**Elenco dei compiti:**
A: Nel testo sui tamponi nelle scuole, che esito hanno dato i tamponi rapidi fatti agli alunni delle due classi?
B: Ricopia senza modifiche il passo del testo sui tamponi nelle scuole che comincia con "E nel contempo, in" e prosegue fino a "di questa natura.".

**Estratto del documento:**
Mentre procedono le nuove strette del Dpcm, che suggeriscono alle scuole di implementare la DaD in modo più sistematico nelle scuole superiori, le procedure e i tempi di risposta al virus continuano a mostrarci due Italie, specie in fatto di tamponi: l’Italia dei test rapidi e quella delle procedure lente e pure un po’ confuse.
Lunedì scorso un caso positivo all’interno di un istituto. Si mette in moto il referente Covid in accordo con l’Asl. Il giorno dopo gli alunni di due classi si presentano a scuola per essere sottoposti al tampone rapido. In serata i risultati: tutti negativi. L’indomani gli stessi alunni sono di nuovo regolarmente in classe. Non un giorno di assenza da scuola. Nessun docente in quarantena, nessun disagio per l’istituto. Solo una mattina di fermo lezioni.
E nel contempo, in altre regioni…
Premettiamo: i tamponi tradizionali hanno di certo i loro vantaggi: sono più affidabili, ci garantiscono gli scienziati, danno meno falsi positivi o negativi. Tuttavia, specie quando i laboratori cominciano ad essere sotto pressione, le criticità del tampone tradizionale diventano particolarmente evidenti. Dai racconti dei nostri lettori, ad esempio, ci arrivano narrazioni alle volte paradossali come quella di un istituto che in presenza di un positivo ha fatto la scelta di mettere in quarantena fiduciaria gli alunni di due classi ma non i rispettivi docenti, per evitare che la lunga assenza degli insegnanti (in attesa di tampone) causasse classi scoperte e altri disagi di questa natura.

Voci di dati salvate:
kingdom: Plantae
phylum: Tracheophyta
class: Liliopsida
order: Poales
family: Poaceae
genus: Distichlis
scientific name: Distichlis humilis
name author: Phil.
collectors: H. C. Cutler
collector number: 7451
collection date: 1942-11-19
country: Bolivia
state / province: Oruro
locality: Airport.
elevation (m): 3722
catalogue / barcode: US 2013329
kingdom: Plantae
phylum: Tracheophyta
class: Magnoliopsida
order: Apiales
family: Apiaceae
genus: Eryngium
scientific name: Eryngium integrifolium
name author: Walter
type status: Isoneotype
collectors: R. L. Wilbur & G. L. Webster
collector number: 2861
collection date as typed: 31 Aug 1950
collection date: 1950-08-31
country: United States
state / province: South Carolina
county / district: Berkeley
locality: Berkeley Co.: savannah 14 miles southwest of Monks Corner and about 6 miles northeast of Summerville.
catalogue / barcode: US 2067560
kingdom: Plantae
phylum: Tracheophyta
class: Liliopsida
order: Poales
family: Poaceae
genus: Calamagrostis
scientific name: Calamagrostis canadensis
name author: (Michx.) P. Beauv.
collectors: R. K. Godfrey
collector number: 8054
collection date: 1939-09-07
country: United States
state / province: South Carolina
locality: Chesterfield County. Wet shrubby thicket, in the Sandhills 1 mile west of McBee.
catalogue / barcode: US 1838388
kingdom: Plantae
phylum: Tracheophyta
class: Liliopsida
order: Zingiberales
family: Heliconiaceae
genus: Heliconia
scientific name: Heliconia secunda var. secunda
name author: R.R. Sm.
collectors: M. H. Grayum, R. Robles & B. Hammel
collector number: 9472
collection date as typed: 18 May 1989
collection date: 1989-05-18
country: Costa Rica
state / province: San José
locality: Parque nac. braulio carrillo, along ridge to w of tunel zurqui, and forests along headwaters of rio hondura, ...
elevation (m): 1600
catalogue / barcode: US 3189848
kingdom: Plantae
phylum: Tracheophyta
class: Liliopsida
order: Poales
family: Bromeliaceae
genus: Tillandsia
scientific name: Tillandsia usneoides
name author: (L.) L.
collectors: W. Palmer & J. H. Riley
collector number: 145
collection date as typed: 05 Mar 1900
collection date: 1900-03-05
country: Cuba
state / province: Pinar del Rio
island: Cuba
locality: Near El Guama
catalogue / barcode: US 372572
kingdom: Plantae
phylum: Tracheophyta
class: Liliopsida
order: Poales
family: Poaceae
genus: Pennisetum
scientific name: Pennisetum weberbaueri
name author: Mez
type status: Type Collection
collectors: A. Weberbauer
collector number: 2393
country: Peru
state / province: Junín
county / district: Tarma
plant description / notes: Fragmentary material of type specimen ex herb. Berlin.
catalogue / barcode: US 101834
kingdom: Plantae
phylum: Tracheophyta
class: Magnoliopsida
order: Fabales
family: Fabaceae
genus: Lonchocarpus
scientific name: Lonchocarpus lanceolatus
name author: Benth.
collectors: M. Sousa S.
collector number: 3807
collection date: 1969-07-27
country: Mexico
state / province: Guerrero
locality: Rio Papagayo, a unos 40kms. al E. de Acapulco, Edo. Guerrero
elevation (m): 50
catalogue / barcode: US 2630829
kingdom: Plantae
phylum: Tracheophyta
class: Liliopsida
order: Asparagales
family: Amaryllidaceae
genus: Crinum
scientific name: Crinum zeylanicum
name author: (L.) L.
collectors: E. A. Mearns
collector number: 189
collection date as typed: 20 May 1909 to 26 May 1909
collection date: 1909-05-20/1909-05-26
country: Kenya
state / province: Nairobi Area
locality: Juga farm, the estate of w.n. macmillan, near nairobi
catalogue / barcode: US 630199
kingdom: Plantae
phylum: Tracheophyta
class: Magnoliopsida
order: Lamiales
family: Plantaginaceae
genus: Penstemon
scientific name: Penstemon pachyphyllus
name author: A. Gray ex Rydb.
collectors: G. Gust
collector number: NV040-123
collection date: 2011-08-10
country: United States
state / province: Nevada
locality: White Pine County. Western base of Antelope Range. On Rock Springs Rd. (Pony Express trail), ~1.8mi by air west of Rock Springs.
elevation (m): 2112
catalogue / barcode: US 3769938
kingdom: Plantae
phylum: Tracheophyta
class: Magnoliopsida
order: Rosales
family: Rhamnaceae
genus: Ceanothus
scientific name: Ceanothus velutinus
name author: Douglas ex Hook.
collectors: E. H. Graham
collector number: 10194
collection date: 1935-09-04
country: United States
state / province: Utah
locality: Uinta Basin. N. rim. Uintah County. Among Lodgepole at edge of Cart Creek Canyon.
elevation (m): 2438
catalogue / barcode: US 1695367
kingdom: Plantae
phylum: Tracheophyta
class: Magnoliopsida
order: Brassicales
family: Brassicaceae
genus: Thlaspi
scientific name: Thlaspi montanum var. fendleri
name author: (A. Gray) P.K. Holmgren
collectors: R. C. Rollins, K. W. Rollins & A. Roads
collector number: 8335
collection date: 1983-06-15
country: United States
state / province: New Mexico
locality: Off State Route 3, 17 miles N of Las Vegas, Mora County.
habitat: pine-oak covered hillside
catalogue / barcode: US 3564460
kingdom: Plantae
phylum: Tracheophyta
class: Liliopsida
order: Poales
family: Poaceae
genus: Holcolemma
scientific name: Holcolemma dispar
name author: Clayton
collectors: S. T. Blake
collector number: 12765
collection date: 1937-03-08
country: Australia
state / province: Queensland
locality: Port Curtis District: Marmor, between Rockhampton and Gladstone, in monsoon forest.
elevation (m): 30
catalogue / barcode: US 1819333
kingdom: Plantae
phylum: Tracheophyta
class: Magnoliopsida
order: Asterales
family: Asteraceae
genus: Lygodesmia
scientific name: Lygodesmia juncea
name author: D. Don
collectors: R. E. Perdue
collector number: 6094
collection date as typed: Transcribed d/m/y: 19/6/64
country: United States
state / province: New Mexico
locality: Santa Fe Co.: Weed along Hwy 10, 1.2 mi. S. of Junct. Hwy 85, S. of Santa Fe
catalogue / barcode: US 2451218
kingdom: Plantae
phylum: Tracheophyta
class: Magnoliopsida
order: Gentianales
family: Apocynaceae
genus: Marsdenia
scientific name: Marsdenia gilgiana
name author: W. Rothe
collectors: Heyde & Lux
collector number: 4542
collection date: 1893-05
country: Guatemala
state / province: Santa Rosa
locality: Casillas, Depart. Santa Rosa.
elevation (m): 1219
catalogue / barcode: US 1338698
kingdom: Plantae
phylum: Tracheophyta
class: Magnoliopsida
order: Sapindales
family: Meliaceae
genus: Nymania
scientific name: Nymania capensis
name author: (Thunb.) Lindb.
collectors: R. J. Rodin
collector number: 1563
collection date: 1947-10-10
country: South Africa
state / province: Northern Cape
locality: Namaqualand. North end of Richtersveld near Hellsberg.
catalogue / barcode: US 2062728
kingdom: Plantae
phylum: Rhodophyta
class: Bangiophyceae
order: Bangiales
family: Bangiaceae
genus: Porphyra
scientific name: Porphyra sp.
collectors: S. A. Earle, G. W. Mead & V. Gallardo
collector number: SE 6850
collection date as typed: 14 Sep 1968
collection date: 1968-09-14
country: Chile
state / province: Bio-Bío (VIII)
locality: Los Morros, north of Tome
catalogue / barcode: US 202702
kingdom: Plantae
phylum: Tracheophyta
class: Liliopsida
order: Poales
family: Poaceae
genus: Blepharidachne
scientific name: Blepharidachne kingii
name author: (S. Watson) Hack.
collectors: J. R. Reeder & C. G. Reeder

**Risultati per compito:**
A: Sono risultati tutti negativi.

B:
E nel contempo, in altre regioni…
Premettiamo: i tamponi tradizionali hanno di certo i loro vantaggi: sono più affidabili, ci garantiscono gli scienziati, danno meno falsi positivi o negativi. Tuttavia, specie quando i laboratori cominciano ad essere sotto pressione, le criticità del tampone tradizionale diventano particolarmente evidenti. Dai racconti dei nostri lettori, ad esempio, ci arrivano narrazioni alle volte paradossali come quella di un istituto che in presenza di un positivo ha fatto la scelta di mettere in quarantena fiduciaria gli alunni di due classi ma non i rispettivi docenti, per evitare che la lunga assenza degli insegnanti (in attesa di tampone) causasse classi scoperte e altri disagi di questa natura.